Tuesday, 27 January 2009

Neoplatonism

"I took the Elementa Geometriae from the shelf," my uncle continued, "because I was convinced my eye had not fallen there by chance. It was indeed the English translation by John Dee, mathematical scholar, astrologist and traveller, chemist, crystal-gazer, and reputed summoner of spirits by White Magic, who enjoyed the patronage of Elizabeth and the Earl of Leicester, and who practiced alchemy in Bohemia under the patronage of Emperor Rudolph II. And inside the cover was the same crest that you're looking at, Yolande, the Palatine lions and blue-and-white lozenge of the Heidelberg Library.

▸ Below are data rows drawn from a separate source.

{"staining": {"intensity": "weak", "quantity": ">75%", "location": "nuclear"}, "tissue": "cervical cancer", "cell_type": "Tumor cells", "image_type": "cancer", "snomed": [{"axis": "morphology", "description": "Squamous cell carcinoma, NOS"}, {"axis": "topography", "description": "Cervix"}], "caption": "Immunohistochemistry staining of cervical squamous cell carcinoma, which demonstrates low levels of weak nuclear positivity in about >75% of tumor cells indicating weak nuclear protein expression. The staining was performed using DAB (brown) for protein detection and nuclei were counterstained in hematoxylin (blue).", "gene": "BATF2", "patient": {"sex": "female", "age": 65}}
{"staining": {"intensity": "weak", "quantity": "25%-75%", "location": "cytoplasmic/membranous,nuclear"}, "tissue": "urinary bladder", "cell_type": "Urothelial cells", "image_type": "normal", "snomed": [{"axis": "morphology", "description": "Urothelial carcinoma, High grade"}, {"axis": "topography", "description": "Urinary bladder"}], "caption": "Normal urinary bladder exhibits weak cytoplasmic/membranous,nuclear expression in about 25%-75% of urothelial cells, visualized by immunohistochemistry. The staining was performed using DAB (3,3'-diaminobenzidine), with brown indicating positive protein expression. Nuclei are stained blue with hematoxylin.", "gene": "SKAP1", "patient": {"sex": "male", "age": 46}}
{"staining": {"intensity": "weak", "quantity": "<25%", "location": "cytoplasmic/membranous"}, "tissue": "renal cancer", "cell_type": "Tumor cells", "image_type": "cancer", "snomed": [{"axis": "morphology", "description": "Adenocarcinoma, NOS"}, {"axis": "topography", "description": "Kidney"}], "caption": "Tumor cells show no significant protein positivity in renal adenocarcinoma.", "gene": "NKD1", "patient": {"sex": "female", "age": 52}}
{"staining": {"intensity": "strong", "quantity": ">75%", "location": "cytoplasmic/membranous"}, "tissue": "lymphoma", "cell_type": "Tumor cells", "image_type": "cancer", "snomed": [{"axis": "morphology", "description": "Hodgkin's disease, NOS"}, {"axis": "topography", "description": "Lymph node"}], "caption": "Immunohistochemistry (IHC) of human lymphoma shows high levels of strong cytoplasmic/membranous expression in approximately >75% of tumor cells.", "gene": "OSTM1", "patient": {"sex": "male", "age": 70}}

"I held in my hands a book that should not be in France and that had disappeared even from public view in England, after Dee lost Queen Elizabeth's favour and James came to power. Your father looked at me with eyebrows raised in amusement, and said, 'Do you think mathematics will help me?'

" 'Dee believed the universe to be divided into three spheres: the natural, the celestial and the super-celestial. He thought number and proportion to be of practical use to the navigator, architect, and musician because it reflects the secret organization of these three spheres. Look, here he writes, 'By number, a way is had, to the searching out and understanding of every thyng, hable to be knowen.'

"Your father took the book from me, and read thoughtfully. He said, 'I have tried to divine some numerical pattern in the way the cards are dealt, and remember each card played in order to hazard the chance of my card appearing next in the deal, but I still lose.'

" 'Dee was thought to call up angelic assistance in his understanding of number. But he wasn't the only one to think of mathematics as magical. Pico della Mirandola, Giordano Bruno, and Henry Agrippa all thought along similar platonic lines.'

" 'Wasn't Bruno burned as a heretic? I think I have one of his books here, Let me see.'

"Your father replaced Euclid and quickly found Ars Memoriae, Theses De Magia, and Agrippa's De occulta philosophia libri tres. They all bore the same crest on their inside covers. Somehow the most dangerous books of the Reformation, books that had been expunged from libraries from Rome to Krakow, books that had been shredded or burned in witch hunts and auto da fe, had escaped and made their way into your grandfather's possession. But your father said, 'It's no use, I think it all a hopeless jumble of incoherent nonsense. My father wasted his life pouring over books like this, it made his mind feeble. He always ranted about incantations and elixirs of immortality and forbidden knowledge. If he had learned anything he would be alive today, n'est-ce pas? Or he would have left a pile of alchemical gold. At least his books are worth something.'

" 'They are worth more together than piecemeal.'

" 'I know. But however grand a fool he was, I still honour the old man. I've tried not to sell anything important, or become a wastrel. But my library is open to you because you have promised to help me, and I cannot continue to lose like this or it will soon all be gone.'

We sat down to a simple meal at a table set up in the corner of the library, overlooking his garden, served by a single boy and a housewoman, then took out the cards you have there, Yolande, and he began to teach me how the game was played."

My uncle had always spoken to me as if I were an adult, even in my infancy. Perhaps he did not know how to speak to a child, or perhaps he was already talking to himself. But I was growing tired of all the history, and my head began to nod, so my uncle lifted me from the floor and took me to my bed. He tried to pry my father's cards from my fingers but I clutched the pack to my breast and rolled onto them, falling into a deep sleep, dreaming of staircases, playing card people, mazes of books, and men burning at the stake.